→ What to do: Emit only the lines from the line containing "right shoulder: (60, 124)" through the last line of the entries, unchanged.

Images with keypoint coordinates:
=-=-=
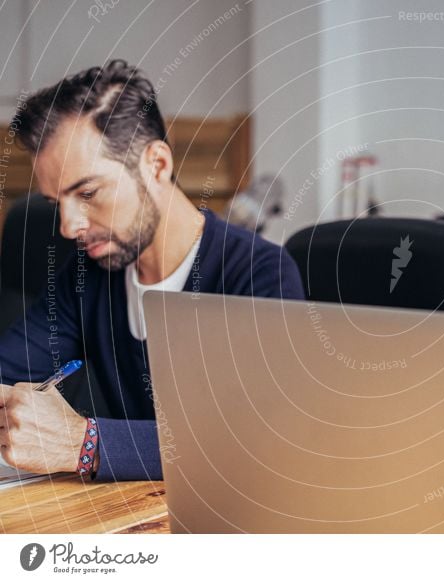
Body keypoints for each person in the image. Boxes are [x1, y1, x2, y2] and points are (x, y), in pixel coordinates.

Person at [0, 60, 304, 481]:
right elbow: (7, 370)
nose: (70, 227)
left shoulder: (258, 275)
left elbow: (257, 442)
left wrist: (85, 443)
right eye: (57, 205)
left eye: (87, 193)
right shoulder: (87, 273)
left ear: (157, 165)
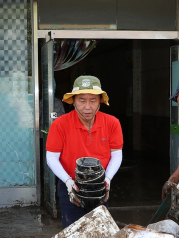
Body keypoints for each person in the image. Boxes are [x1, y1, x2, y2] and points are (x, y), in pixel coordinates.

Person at [46, 75, 123, 227]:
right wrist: (68, 181)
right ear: (73, 101)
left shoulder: (112, 123)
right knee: (72, 235)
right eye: (82, 100)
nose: (87, 107)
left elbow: (116, 154)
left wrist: (107, 179)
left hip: (100, 186)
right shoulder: (60, 124)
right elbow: (51, 157)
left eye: (93, 100)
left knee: (99, 234)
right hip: (70, 184)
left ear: (100, 101)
=-=-=
→ Written response:
right shoulder: (60, 124)
right elbow: (51, 157)
left eye: (93, 100)
left knee: (99, 234)
right hip: (70, 184)
left ear: (100, 101)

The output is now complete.